### TASK TO COMPLETE:
Using the listing that follows, filter out every line lacking the string "nose" and return the rest.

^^^^^^^^^^^^^^^^

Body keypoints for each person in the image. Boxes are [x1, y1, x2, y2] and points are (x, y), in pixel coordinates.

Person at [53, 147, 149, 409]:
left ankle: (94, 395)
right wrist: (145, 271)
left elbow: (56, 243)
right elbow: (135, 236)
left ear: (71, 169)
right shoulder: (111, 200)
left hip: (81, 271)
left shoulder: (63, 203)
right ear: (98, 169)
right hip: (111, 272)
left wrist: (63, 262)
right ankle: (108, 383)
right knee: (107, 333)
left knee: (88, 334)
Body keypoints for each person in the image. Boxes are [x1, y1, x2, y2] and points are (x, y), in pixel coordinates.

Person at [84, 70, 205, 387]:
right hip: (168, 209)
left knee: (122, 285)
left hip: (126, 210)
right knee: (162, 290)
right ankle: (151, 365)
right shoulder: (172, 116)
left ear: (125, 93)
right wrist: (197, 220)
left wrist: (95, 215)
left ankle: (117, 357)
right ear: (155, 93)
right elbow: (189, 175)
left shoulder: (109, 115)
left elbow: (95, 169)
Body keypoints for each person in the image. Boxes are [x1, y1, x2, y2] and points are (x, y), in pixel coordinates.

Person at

^^^^^^^^^^^^^^^^

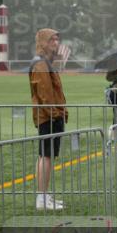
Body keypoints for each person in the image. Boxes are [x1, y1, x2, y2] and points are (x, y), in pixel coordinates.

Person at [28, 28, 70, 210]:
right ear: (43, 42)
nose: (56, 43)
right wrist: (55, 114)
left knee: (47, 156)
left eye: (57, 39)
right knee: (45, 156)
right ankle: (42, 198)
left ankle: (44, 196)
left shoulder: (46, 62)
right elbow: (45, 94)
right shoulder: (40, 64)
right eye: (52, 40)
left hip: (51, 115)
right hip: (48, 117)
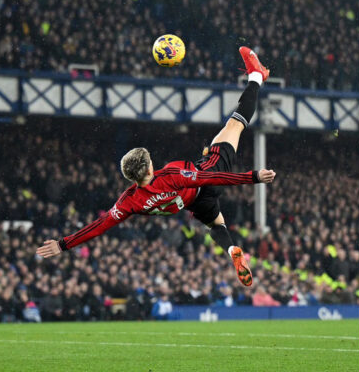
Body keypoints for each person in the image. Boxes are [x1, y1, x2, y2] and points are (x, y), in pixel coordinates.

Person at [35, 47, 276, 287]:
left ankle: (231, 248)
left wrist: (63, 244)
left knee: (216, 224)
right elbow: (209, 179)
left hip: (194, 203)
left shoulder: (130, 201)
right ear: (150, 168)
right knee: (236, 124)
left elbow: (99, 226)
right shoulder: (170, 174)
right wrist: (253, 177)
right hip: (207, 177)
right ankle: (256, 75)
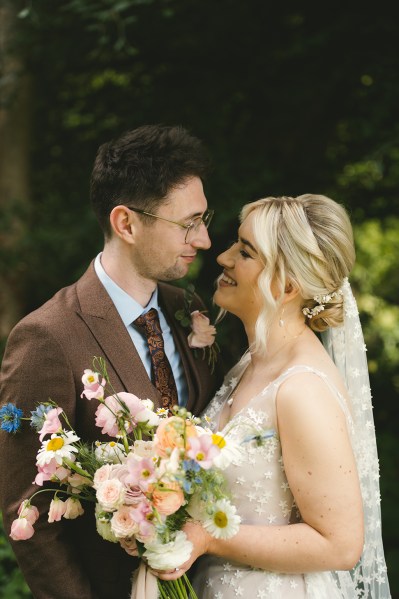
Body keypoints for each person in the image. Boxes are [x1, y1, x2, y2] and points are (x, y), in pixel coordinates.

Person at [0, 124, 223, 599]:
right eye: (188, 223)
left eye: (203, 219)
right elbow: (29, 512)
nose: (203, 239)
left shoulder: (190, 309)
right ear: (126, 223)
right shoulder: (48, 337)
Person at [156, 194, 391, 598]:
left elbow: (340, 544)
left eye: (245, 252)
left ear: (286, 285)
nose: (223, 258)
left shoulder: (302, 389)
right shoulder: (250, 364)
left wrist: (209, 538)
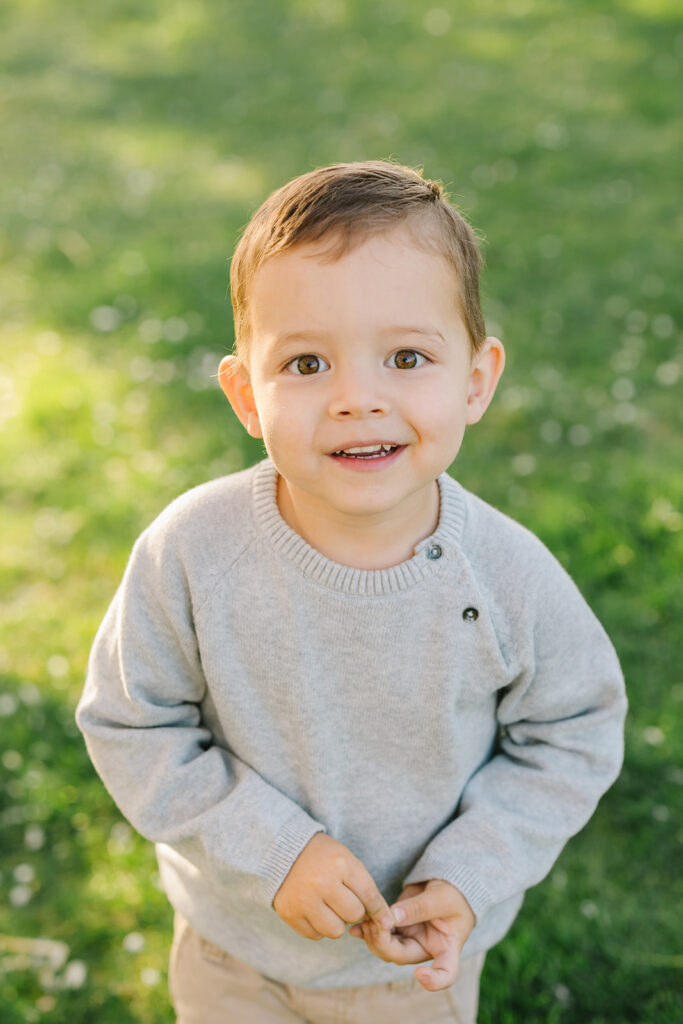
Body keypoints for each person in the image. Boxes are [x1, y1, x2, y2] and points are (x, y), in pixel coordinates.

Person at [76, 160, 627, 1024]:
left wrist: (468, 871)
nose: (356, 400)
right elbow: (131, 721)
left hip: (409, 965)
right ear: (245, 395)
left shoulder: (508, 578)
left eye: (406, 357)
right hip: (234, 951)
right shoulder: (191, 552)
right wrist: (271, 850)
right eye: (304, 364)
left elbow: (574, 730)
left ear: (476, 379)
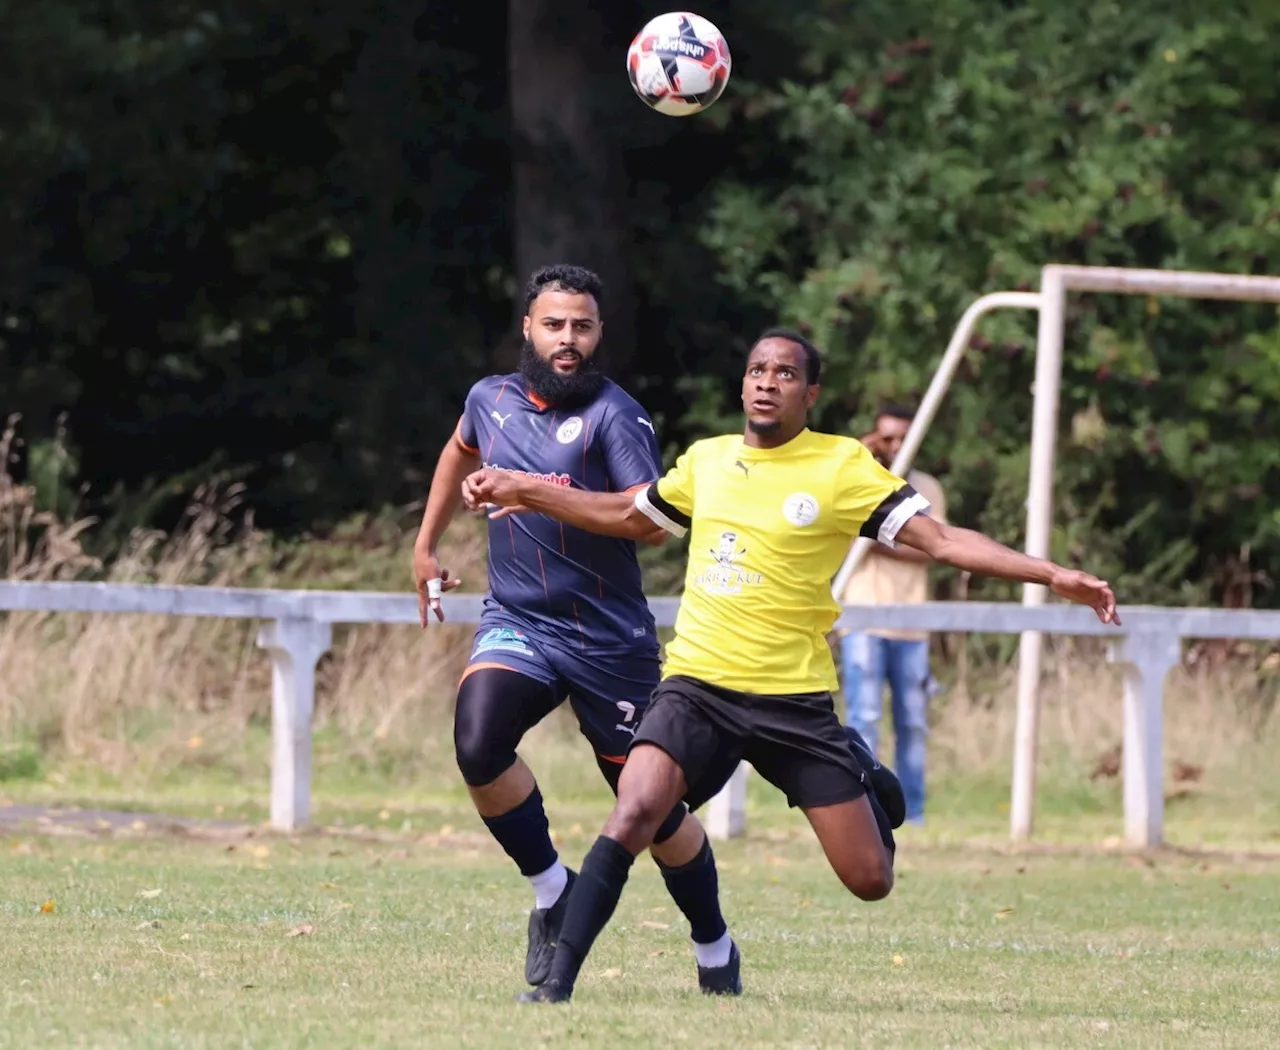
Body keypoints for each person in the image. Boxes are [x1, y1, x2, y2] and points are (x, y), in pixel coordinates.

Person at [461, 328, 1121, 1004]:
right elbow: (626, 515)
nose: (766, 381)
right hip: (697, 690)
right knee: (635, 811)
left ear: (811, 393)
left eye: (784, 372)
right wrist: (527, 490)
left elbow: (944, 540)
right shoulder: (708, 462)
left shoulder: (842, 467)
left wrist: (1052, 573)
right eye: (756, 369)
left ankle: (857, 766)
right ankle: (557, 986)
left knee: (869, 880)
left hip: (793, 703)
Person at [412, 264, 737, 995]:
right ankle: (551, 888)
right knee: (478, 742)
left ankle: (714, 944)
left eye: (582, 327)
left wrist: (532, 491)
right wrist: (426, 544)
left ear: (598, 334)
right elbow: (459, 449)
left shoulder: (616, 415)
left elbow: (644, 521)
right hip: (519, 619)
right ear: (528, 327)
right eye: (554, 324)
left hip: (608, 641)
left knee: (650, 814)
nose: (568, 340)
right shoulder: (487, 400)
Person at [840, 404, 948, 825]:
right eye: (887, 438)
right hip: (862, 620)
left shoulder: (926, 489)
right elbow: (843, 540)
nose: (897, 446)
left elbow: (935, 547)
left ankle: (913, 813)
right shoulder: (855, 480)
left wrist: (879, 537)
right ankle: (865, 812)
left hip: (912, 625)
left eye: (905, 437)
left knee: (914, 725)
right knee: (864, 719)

^^^^^^^^^^^^^^^^

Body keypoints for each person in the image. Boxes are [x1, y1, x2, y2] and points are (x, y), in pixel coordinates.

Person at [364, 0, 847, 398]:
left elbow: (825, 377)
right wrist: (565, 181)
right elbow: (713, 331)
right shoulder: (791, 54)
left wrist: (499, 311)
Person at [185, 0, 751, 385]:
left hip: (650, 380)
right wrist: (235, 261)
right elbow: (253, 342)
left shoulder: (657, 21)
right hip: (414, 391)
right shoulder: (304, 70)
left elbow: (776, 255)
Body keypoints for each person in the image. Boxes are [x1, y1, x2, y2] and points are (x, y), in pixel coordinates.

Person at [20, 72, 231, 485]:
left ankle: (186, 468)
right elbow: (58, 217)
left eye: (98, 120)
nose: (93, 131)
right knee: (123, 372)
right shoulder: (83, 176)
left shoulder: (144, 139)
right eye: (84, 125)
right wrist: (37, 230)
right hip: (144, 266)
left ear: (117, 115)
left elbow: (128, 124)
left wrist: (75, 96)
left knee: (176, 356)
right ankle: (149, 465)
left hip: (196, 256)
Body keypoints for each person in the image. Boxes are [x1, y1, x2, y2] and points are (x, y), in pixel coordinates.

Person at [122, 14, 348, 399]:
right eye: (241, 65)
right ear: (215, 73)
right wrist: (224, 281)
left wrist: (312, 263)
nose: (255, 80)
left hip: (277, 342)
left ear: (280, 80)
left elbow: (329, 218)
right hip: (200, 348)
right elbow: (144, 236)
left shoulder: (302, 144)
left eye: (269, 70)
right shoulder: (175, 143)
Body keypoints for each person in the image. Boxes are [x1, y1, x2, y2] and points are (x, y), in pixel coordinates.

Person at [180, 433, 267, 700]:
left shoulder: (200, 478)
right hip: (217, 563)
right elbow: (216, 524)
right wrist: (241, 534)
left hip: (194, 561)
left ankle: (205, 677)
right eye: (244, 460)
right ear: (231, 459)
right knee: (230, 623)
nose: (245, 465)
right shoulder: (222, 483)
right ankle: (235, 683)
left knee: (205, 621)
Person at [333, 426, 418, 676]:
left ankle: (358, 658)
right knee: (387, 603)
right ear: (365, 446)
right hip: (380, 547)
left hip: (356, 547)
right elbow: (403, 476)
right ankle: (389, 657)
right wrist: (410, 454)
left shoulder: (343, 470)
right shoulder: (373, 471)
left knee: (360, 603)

^^^^^^^^^^^^^^^^

### RESPONSE BELOW:
nose: (56, 43)
nose: (203, 239)
nose: (223, 258)
nose: (356, 400)
nose: (766, 381)
nose: (568, 340)
nose: (897, 446)
nose: (93, 131)
nose: (255, 80)
nose: (245, 465)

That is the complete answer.